# Instruction
Can you format every line of text in the listing below as a JSON list of strings, one string per line, leaving out blank lines and the picture markers?

# Supplied records
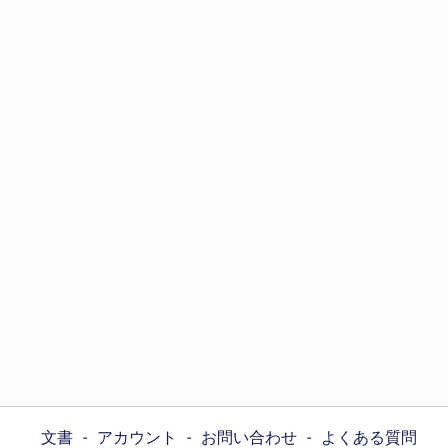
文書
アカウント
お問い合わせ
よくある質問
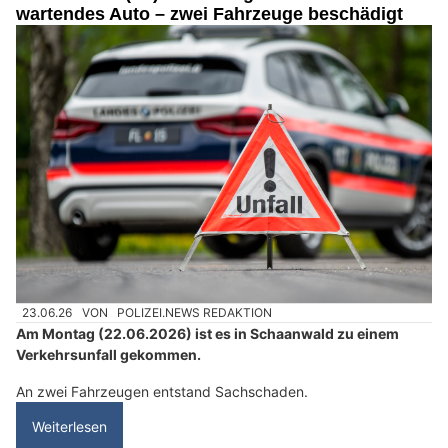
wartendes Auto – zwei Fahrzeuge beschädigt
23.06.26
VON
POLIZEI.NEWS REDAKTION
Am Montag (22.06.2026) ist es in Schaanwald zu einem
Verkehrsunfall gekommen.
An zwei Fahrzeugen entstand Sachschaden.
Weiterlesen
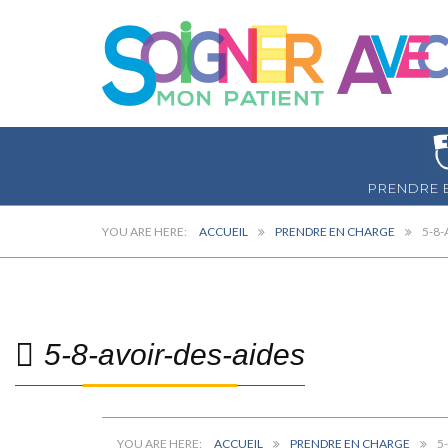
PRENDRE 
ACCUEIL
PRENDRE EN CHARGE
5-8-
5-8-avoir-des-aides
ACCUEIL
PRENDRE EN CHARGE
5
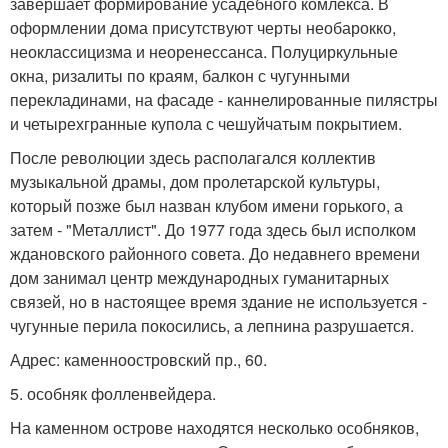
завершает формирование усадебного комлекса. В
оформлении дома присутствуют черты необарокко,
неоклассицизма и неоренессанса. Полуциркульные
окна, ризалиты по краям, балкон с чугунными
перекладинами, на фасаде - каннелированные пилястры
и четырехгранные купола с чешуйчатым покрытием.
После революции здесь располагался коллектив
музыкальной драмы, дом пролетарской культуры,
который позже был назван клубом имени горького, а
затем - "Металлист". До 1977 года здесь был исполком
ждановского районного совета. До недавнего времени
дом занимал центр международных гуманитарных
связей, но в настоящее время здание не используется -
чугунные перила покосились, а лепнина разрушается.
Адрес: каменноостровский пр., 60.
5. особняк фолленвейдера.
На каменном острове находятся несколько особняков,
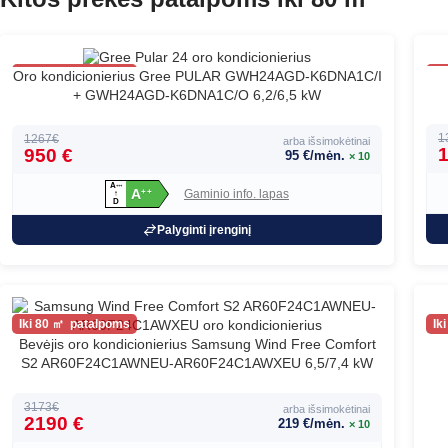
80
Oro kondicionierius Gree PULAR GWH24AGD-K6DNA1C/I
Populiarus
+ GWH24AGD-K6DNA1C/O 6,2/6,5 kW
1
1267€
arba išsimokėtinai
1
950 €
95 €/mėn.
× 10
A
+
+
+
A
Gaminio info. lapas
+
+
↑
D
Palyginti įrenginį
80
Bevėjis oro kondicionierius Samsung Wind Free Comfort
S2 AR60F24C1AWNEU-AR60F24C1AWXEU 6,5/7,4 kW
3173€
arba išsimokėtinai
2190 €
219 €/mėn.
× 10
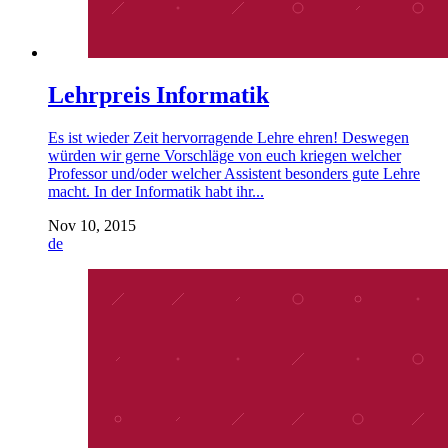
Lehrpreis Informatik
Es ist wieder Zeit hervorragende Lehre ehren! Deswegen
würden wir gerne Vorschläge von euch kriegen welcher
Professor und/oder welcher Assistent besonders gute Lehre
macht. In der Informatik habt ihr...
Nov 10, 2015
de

# Written response
[
  "文書",
  "アカウント",
  "お問い合わせ",
  "よくある質問",
  "wartendes Auto – zwei Fahrzeuge beschädigt",
  "23.06.26",
  "VON",
  "POLIZEI.NEWS REDAKTION",
  "Am Montag (22.06.2026) ist es in Schaanwald zu einem",
  "Verkehrsunfall gekommen.",
  "An zwei Fahrzeugen entstand Sachschaden.",
  "Weiterlesen",
  "PRENDRE ",
  "ACCUEIL",
  "PRENDRE EN CHARGE",
  "5-8-",
  "5-8-avoir-des-aides",
  "ACCUEIL",
  "PRENDRE EN CHARGE",
  "5",
  "завершает формирование усадебного комлекса. В",
  "оформлении дома присутствуют черты необарокко,",
  "неоклассицизма и неоренессанса. Полуциркульные",
  "окна, ризалиты по краям, балкон с чугунными",
  "перекладинами, на фасаде - каннелированные пилястры",
  "и четырехгранные купола с чешуйчатым покрытием.",
  "После революции здесь располагался коллектив",
  "музыкальной драмы, дом пролетарской культуры,",
  "который позже был назван клубом имени горького, а",
  "затем - \"Металлист\". До 1977 года здесь был исполком",
  "ждановского районного совета. До недавнего времени",
  "дом занимал центр международных гуманитарных",
  "связей, но в настоящее время здание не используется -",
  "чугунные перила покосились, а лепнина разрушается.",
  "Адрес: каменноостровский пр., 60.",
  "5. особняк фолленвейдера.",
  "На каменном острове находятся несколько особняков,",
  "80",
  "Oro kondicionierius Gree PULAR GWH24AGD-K6DNA1C/I",
  "Populiarus",
  "+ GWH24AGD-K6DNA1C/O 6,2/6,5 kW",
  "1",
  "1267€",
  "arba išsimokėtinai",
  "1",
  "950 €",
  "95 €/mėn.",
  "× 10",
  "A",
  "+",
  "+",
  "+",
  "A",
  "Gaminio info. lapas",
  "+",
  "+",
  "↑",
  "D",
  "Palyginti įrenginį",
  "80",
  "Bevėjis oro kondicionierius Samsung Wind Free Comfort",
  "S2 AR60F24C1AWNEU-AR60F24C1AWXEU 6,5/7,4 kW",
  "3173€",
  "arba išsimokėtinai",
  "2190 €",
  "219 €/mėn.",
  "× 10",
  "Lehrpreis Informatik",
  "Es ist wieder Zeit hervorragende Lehre ehren! Deswegen",
  "würden wir gerne Vorschläge von euch kriegen welcher",
  "Professor und/oder welcher Assistent besonders gute Lehre",
  "macht. In der Informatik habt ihr...",
  "Nov 10, 2015",
  "de"
]